[REQUIREMENTS]
1 - According to the mailing list message about slow concurrent `ls` over NFS, why do users end up running several `ls` commands on the same large directory at once? Answer in one to three sentences.
2 - In the mailing list message about slow concurrent `ls` over NFS, how long does each of the ten simultaneous `ls` commands take to complete?
3 - Continue the mailing list message about slow concurrent `ls` over NFS, starting right after its last line.

[DOCUMENT EXCERPT]
━━━━━━

From: "Benjamin Coddington" <bcodding@redhat.com>
To: "Trond Myklebust" <trondmy@primarydata.com>
Cc: "Linux NFS Mailing List" <linux-nfs@vger.kernel.org>
Subject: Re: Concurrent `ls` takes out the thrash
Date: Wed, 07 Dec 2016 14:46:17 -0500
Message-ID: <7DA8E9BE-7353-44D5-B982-B477CF7B0A57@redhat.com>
In-Reply-To: <CEE29C1D-BB8F-4504-940D-43DE1FE63385@primarydata.com>
References: <C2A81CDB-ED8F-4D41-919F-3F92CBFF751B@redhat.com>
 <CEE29C1D-BB8F-4504-940D-43DE1FE63385@primarydata.com>
MIME-Version: 1.0
Content-Type: text/plain; charset=utf-8; format=flowed
Sender: linux-nfs-owner@vger.kernel.org


On 7 Dec 2016, at 10:46, Trond Myklebust wrote:

>> On Dec 7, 2016, at 08:28, Benjamin Coddington <bcodding@redhat.com> 
>> wrote:
>>
>> I was asked to figure out why the listing of very large directories 
>> was
>> slow.  More specifically, why concurrently listing the same large 
>> directory
>> is /very/ slow.  It seems that sometimes a user's reaction to waiting 
>> for
>> 'ls' to complete is to start a few more.. and then their machine 
>> takes a
>> very long time to complete that work.
>>
>> I can reproduce that finding.  As an example:
>>
>> time ls -fl /dir/with/200000/entries/ >/dev/null
>>
>> real    0m10.766s
>> user    0m0.716s
>> sys     0m0.827s
>>
>> But..
>>
>> for i in {1..10}; do time ls -fl /dir/with/200000/entries/ >/dev/null 
>> & done
>>
>> Each of these ^^ 'ls' commands will take 4 to 5 minutes to complete.

━━━━━━

[Extracted data entries]
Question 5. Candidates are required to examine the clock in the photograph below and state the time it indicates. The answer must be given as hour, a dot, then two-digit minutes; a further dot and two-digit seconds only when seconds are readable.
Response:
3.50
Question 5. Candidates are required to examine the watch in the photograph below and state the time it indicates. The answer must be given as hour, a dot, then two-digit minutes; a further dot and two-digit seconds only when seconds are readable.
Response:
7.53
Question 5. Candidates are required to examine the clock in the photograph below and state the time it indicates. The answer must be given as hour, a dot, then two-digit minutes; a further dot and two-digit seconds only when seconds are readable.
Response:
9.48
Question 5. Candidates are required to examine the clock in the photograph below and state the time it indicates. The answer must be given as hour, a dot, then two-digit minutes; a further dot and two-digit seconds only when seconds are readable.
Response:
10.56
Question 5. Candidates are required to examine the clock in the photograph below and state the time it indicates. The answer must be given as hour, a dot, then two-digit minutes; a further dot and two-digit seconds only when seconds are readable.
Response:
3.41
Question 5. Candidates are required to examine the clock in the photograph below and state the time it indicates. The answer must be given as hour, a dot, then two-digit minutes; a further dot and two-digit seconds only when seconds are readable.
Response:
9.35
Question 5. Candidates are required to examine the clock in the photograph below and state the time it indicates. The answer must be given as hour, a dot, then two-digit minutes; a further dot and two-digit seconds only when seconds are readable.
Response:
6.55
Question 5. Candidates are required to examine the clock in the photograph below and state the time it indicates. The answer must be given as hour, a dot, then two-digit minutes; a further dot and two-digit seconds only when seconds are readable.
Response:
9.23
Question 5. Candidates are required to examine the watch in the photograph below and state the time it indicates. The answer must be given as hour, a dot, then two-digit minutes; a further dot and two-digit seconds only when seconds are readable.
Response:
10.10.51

━━━━━━

[RESULTS OF THE TASKS]
1 - Waiting for a slow `ls` to finish leads some users to start a few more. Their machine then takes a very long time to complete the work.

2 - Each one takes 4 to 5 minutes.

3 -
>>
>> The problem is that concurrent 'ls' commands stack up in 
>> nfs_readdir() both
>> waiting on the next page and taking turns filling the next page with 
>> xdr,
>> but only one of them will have desc->plus set because setting it 
>> clears the
>> flag on the directory.  So if a page is filled by a process that 
>> doesn't have
>> desc->plus then the next pass through lookup(), it dumps the entire 
>> page
>> cache with nfs_force_use_readdirplus().  Then the next readdir starts 
>> all
>> over filling the pagecache.  Forward progress happens, but only after 
>> many
>> steps back re-filling the pagecache.
>
> Yes, the readdir code was written well before Al’s patches to 
> parallelise
> the VFS operations, and a lot of it did rely on the inode->i_mutex 
> being
> set on the directory by the VFS layer.
>
> How about the following suggestion: instead of setting a flag on the
> inode, we iterate through the entries in &nfsi->open_files, and set a 
> flag
> on the struct nfs_open_dir_context that the readdir processes can copy
> into desc->plus. Does that help with your workload?

That should work.. I guess I'll hack it up and present it for 
dissection.

Thanks!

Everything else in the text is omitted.